There used to be a product called Sneaky Pete's Bear's Feet. They slipped over your boots and had a padded bottom and that fake fur stuff. Used for stalking. The pad and fake fur were to muffle the cruch of leaves and twigs snapping.


----------



## BLan (Aug 16, 2010)

I'm surprised people aren't calling for your man-card since you have mad sewing skills. I like them a lot and may have to try something similar. Thanks for posting.


----------



## jlh42581 (Oct 21, 2009)

You need a breatheable material because what makes these things work are handwarmers and they need oxygen


----------



## Chiro_Archer (Jun 6, 2011)

Oh I understand that JLH, they would still have and opening or vent to able to get some air in to them, but if there was a liner of a sort then I would imagine it may help retain the overall heat, sorry for the confusion of that. Ha, had to learn how to stitch stuff up as a kid, grew up in boyscouts, got my Eagle actually, now I am a Chiropractor, what can I say I am good with my hands lol


----------



## Chiro_Archer (Jun 6, 2011)

As for the taking of my Man Card, whats the old saying? "You may walk in to get it but you will be limping to get out"? ;-) haha


----------



## bschiltz (Sep 27, 2011)

Hey, if Si Robertson can sew there's nothing girly about it Jack! Haha


----------



## Chiro_Archer (Jun 6, 2011)

Hey Boys I'm just like an Owl I don't give a HOOT! Classic


----------



## Gob (Mar 7, 2005)

Great idea!


----------



## Maxtor (Jan 7, 2007)

jlh42581 said:


> what makes these things work are handwarmers and they need oxygen


 Not's that true really. I wear the IceBreaker ones and never put no hand warmers in them. If they're made with the right materials there should be no need for hand warmers


----------



## jlh42581 (Oct 21, 2009)

I own the icebreaker ones myself and they look like I am ready for a moon walk. I would trade them for hotmocs in a split second


----------



## Ragepassthru (Nov 1, 2012)

ttt


----------



## dandbuck (Jan 11, 2007)

arctic shield boot insulators on sale at local gander for $28, love them, hae yet to use a handwarmer in them.
Great job though OP, I actually cut an old wool jacket about 20 years ago and made my own. i used the part of the jacket where your armpit goes and cut the sleeves off first then cut where needed to fit the back of my boots. Then i used the sleeves that i cut off and sewed them together for a hand muff. Worked great, but they were bulky as heck.


----------



## Chiro_Archer (Jun 6, 2011)

Thanks Dandbuck, it was a fun lil project to do and kept me busy, we finally got some cold weather, so I may get to finally use them!!


----------



## Lkyman (Jan 10, 2010)

I remembered this from when I ordered some dog boots. I ordered some material and had the wife sew some, then a friend shot them with spray on bed liner for durability and traction. They lasted a season, so it was worth it at the time.

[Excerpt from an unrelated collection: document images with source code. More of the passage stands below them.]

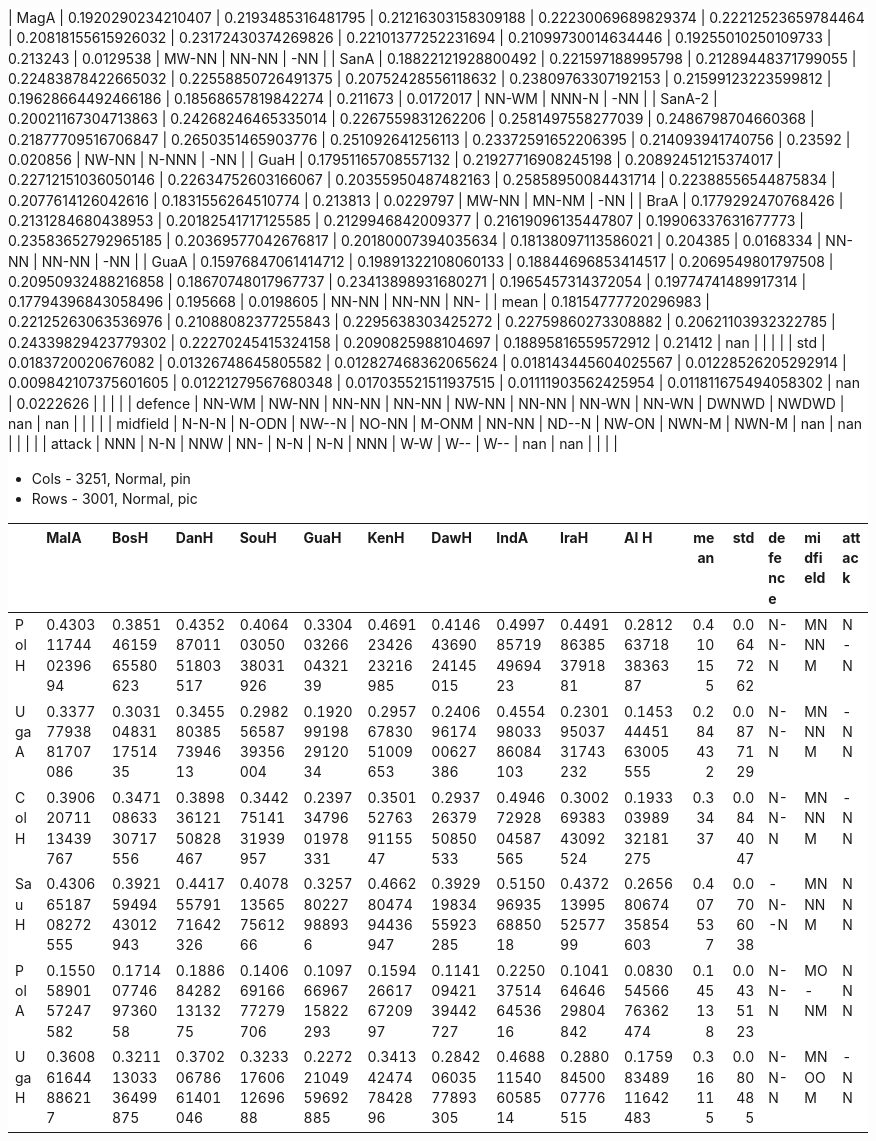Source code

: | MagA     | 0.1920290234210407  | 0.2193485316481795  | 0.21216303158309188  | 0.22230069689829374  | 0.22212523659784464 | 0.20818155615926032  | 0.23172430374269826 | 0.22101377252231694  | 0.21099730014634446 | 0.19255010250109733  |   0.213243 |   0.0129538 | MW-NN     | NN-NN      | -NN      |
| SanA     | 0.18822121928800492 | 0.221597188995798   | 0.21289448371799055  | 0.22483878422665032  | 0.22558850726491375 | 0.20752428556118632  | 0.23809763307192153 | 0.21599123223599812  | 0.19628664492466186 | 0.18568657819842274  |   0.211673 |   0.0172017 | NN-WM     | NNN-N      | -NN      |
| SanA-2   | 0.20021167304713863 | 0.24268246465335014 | 0.2267559831262206   | 0.2581497558277039   | 0.2486798704660368  | 0.21877709516706847  | 0.2650351465903776  | 0.251092641256113    | 0.23372591652206395 | 0.214093941740756    |   0.23592  |   0.020856  | NW-NN     | N-NNN      | -NN      |
| GuaH     | 0.17951165708557132 | 0.21927716908245198 | 0.20892451215374017  | 0.22712151036050146  | 0.22634752603166067 | 0.20355950487482163  | 0.25858950084431714 | 0.22388556544875834  | 0.2077614126042616  | 0.1831556264510774   |   0.213813 |   0.0229797 | MW-NN     | MN-NM      | -NN      |
| BraA     | 0.1779292470768426  | 0.2131284680438953  | 0.20182541717125585  | 0.2129946842009377   | 0.21619096135447807 | 0.19906337631677773  | 0.23583652792965185 | 0.20369577042676817  | 0.20180007394035634 | 0.18138097113586021  |   0.204385 |   0.0168334 | NN-NN     | NN-NN      | -NN      |
| GuaA     | 0.15976847061414712 | 0.19891322108060133 | 0.18844696853414517  | 0.2069549801797508   | 0.20950932488216858 | 0.18670748017967737  | 0.23413898931680271 | 0.1965457314372054   | 0.19774741489917314 | 0.17794396843058496  |   0.195668 |   0.0198605 | NN-NN     | NN-NN      | NN-      |
| mean     | 0.18154777720296983 | 0.22125263063536976 | 0.21088082377255843  | 0.2295638303425272   | 0.22759860273308882 | 0.20621103932322785  | 0.24339829423779302 | 0.22270245415324158  | 0.2090825988104697  | 0.18895816559572912  |   0.21412  | nan         |           |            |          |
| std      | 0.0183720020676082  | 0.01326748645805582 | 0.012827468362065624 | 0.018143445604025567 | 0.01228526205292914 | 0.009842107375601605 | 0.01221279567680348 | 0.017035521511937515 | 0.01111903562425954 | 0.011811675494058302 | nan        |   0.0222626 |           |            |          |
| defence  | NN-WM               | NW-NN               | NN-NN                | NN-NN                | NW-NN               | NN-NN                | NN-WN               | NN-WN                | DWNWD               | NWDWD                | nan        | nan         |           |            |          |
| midfield | N-N-N               | N-ODN               | NW--N                | NO-NN                | M-ONM               | NN-NN                | ND--N               | NW-ON                | NWN-M               | NWN-M                | nan        | nan         |           |            |          |
| attack   | NNN                 | N-N                 | NNW                  | NN-                  | N-N                 | N-N                  | NNN                 | W-W                  | W--                 | W--                  | nan        | nan         |           |            |          |

* Cols - 3251, Normal, pin
* Rows - 3001, Normal, pic

|          | MalA                | BosH                | DanH                | SouH                | GuaH                | KenH                | DawH                | IndA                | IraH                | Al H                |       mean |         std | defence   | midfield   | attack   |
|:---------|:--------------------|:--------------------|:--------------------|:--------------------|:--------------------|:--------------------|:--------------------|:--------------------|:--------------------|:--------------------|-----------:|------------:|:----------|:-----------|:---------|
| PolH     | 0.4303117440239694  | 0.38514615965580623 | 0.43528701151803517 | 0.40640305038031926 | 0.3304032660432139  | 0.46912342623216985 | 0.41464369024145015 | 0.4997857194969423  | 0.4491863853791881  | 0.2812637183836387  |   0.410155 |   0.0647262 | N-N-N     | MNNNM      | N-N      |
| UgaA     | 0.33777793881707086 | 0.3031048311751435  | 0.3455803857394613  | 0.29825658739356004 | 0.1920991982912034  | 0.29576783051009653 | 0.24069617400627386 | 0.45549803386084103 | 0.23019503731743232 | 0.14534445163005555 |   0.284432 |   0.0877129 | N-N-N     | MNNNM      | -NN      |
| ColH     | 0.39062071113439767 | 0.34710863330717556 | 0.38983612150828467 | 0.34427514131939957 | 0.23973479601978331 | 0.3501527639115547  | 0.29372637950850533 | 0.49467292804587565 | 0.30026938343092524 | 0.19330398932181275 |   0.33437  |   0.0844047 | N-N-N     | MNNNM      | -NN      |
| SauH     | 0.43066518708272555 | 0.39215949443012943 | 0.44175579171642326 | 0.4078135657561266  | 0.325780227988936   | 0.46628047494436947 | 0.39291983455923285 | 0.5150969356885018  | 0.4372139955257799  | 0.26568067435854603 |   0.407537 |   0.0706038 | -N--N     | MNNNM      | NNN      |
| PolA     | 0.15505890157247582 | 0.1714077469736058  | 0.1886842821313275  | 0.14066916677279706 | 0.10976696715822293 | 0.1594266176720997  | 0.11410942139442727 | 0.2250375146453616  | 0.10416464629804842 | 0.08305456676362474 |   0.145138 |   0.0435123 | N-N-N     | MO-NM      | NNN      |
| UgaH     | 0.360861644886217   | 0.32111303336499875 | 0.37020678661401046 | 0.3233176061269688  | 0.22722104959692885 | 0.3413424747842896  | 0.28420603577893305 | 0.4688115406058514  | 0.28808450007776515 | 0.17598348911642483 |   0.316115 |   0.080485  | N-N-N     | MNOOM      | -NN      |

Any way they sell thinsulate also.

https://www.dogbooties.com/shop/category/thinsulate-by-3m/


----------



## Chiro_Archer (Jun 6, 2011)

Thanks for the link Lkyman, definitely keep that in mind for any future projects!!


----------



## brodbeckrt (Jan 2, 2012)

How about a thread revival?
I wanted to know since its been a year after making these, how have they held up? How are they working? How long have you been able to sit before your feet get cold? and in what temps?


----------



## OhWell (Aug 21, 2013)

BLan said:


> I'm surprised people aren't calling for your man-card since you have mad sewing skills. I like them a lot and may have to try something similar. Thanks for posting.


I think it's cool !!! I made my own field quiver, hunting pants, fleece pants, fleece masks and many fleece hats.


----------



## oldschoolcj5 (Jun 8, 2009)

great idea, they look warm


----------



## JBDuke (Dec 15, 2013)

Bump for an update. Would like to know how they've performed after a season of use. Anything you would change on a 2.0 version?


----------